The Magister began, in September, introducing the three elements of language: words, phrases and clauses.  “We combine these three elements, along with a few marks of punctuation, to build sentences and express our thoughts, no matter how simple or complex.” My son learned the difference between subject and predicate, between verb and noun; fragments as different from sentences simple, complex, or compound.  Structure and method applied, the Magister lead my son through the maze of meaning, made clear.  

My son was challenged to use a dictionary – not online, but the plain, old fashioned, heavy tactile book taken off the shelf – both to define words and to find synonyms of words.  My son was taxed to handwrite his answers, using pencil on paper, like generations who have gone down this path, before him.  
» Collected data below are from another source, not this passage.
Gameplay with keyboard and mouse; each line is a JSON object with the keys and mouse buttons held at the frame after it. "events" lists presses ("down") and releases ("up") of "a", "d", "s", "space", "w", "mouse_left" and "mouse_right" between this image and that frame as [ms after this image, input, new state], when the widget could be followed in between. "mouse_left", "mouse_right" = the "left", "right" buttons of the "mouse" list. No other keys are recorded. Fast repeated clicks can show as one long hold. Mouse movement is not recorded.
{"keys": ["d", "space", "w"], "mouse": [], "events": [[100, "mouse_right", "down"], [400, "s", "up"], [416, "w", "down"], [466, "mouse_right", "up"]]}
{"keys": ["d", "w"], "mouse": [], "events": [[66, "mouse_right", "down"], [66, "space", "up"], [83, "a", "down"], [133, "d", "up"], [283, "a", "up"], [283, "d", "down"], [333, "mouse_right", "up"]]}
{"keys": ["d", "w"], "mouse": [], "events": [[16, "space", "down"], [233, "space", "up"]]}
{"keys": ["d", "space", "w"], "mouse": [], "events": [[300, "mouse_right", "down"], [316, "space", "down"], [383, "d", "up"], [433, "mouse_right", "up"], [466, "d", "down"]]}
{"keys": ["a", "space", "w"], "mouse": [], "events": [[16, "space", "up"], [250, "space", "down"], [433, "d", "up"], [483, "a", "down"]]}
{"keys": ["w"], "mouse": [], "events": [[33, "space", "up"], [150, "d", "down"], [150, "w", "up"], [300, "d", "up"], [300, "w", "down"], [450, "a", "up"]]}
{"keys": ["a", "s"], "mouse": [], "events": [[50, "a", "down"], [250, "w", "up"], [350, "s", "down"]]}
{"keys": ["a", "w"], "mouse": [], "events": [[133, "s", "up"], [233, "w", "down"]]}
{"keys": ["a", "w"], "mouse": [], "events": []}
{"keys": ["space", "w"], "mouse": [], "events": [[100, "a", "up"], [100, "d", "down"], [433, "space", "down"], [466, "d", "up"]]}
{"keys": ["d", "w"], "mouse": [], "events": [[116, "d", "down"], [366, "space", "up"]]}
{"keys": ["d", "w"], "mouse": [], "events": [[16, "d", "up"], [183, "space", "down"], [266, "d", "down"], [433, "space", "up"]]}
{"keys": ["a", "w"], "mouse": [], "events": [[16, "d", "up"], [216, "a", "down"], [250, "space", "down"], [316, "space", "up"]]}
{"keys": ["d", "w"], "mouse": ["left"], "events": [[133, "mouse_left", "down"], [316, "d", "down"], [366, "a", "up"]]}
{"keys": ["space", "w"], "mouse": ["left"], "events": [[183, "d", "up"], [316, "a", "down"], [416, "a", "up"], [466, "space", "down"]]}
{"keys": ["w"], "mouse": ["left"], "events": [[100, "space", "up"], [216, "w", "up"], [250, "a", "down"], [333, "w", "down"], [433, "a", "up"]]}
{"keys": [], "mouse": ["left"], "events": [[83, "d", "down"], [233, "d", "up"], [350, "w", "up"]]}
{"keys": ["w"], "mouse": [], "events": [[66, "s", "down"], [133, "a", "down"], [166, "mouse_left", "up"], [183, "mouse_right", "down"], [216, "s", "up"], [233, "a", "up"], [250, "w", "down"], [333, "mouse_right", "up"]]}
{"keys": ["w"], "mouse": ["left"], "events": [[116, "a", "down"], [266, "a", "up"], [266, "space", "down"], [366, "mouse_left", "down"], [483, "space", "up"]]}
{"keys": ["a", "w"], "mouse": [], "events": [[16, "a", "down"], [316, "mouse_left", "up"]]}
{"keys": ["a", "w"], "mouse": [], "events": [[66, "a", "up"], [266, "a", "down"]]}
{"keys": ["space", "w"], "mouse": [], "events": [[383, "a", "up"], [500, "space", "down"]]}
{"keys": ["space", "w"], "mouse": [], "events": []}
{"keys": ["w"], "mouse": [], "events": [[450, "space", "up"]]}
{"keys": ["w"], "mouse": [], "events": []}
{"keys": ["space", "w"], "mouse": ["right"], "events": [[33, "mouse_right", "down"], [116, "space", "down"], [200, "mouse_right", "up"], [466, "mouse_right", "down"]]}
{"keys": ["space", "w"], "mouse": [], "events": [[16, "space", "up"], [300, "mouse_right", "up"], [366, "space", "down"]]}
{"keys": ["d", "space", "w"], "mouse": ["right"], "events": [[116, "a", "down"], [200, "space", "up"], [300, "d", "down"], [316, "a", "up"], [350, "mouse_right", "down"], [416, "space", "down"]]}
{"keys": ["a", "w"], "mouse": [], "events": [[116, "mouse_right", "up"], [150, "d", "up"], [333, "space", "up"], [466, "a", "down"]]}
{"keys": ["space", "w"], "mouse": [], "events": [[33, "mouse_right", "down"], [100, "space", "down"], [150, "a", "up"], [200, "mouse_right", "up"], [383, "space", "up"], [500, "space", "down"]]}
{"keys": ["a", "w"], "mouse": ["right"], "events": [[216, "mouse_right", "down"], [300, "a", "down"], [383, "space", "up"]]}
Deeper into the maze, he learned that words express ideas using syntax, grammar, and the eight parts of speech.  Nouns are common or proper, and never the two shall meet.  Verbs have objects, but so too prepositions, and the same word can be a preposition or an adverb; preposition denotes relationship, while an adverb answers to “where, when, how, how much, why.”

Many verbs take an object, but some do not, thus are intransitive.  There are verbs of existence, like the verb to be, which takes no object, thus being is subject only, no separation, meaning that all life is one.  The study of words leads to questions of being.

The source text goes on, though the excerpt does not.